## Given entries
--------------------------------

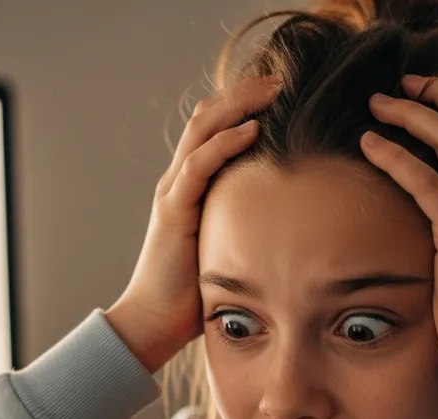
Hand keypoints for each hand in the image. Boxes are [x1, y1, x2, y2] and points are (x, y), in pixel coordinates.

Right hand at [107, 74, 282, 372]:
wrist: (154, 320)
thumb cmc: (191, 293)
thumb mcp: (222, 248)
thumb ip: (241, 227)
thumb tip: (282, 227)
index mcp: (189, 187)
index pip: (213, 130)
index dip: (242, 106)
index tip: (280, 94)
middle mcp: (178, 181)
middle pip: (208, 118)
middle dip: (245, 93)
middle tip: (283, 79)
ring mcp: (173, 193)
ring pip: (202, 131)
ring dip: (239, 106)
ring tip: (274, 90)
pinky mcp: (174, 211)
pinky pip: (199, 166)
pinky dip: (225, 144)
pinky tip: (252, 130)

--------------------------------

## Problem to work on
Reproduce, word for word, every line starting at the line that contains "thumb ip: (241, 227)" and ending with the final line of the entries.

## Exercise response
thumb ip: (241, 227)
thumb tip: (282, 227)
index mcp: (189, 187)
index pip: (213, 130)
index dip: (242, 106)
index tip: (280, 94)
middle mcp: (178, 181)
middle pip: (208, 118)
middle dip: (245, 93)
middle tip: (283, 79)
ring mcp: (173, 193)
ring pip: (202, 131)
ring dip: (239, 106)
ring tip: (274, 90)
pinky mcp: (174, 211)
pinky pip: (199, 166)
pinky dip: (225, 144)
pinky tip: (252, 130)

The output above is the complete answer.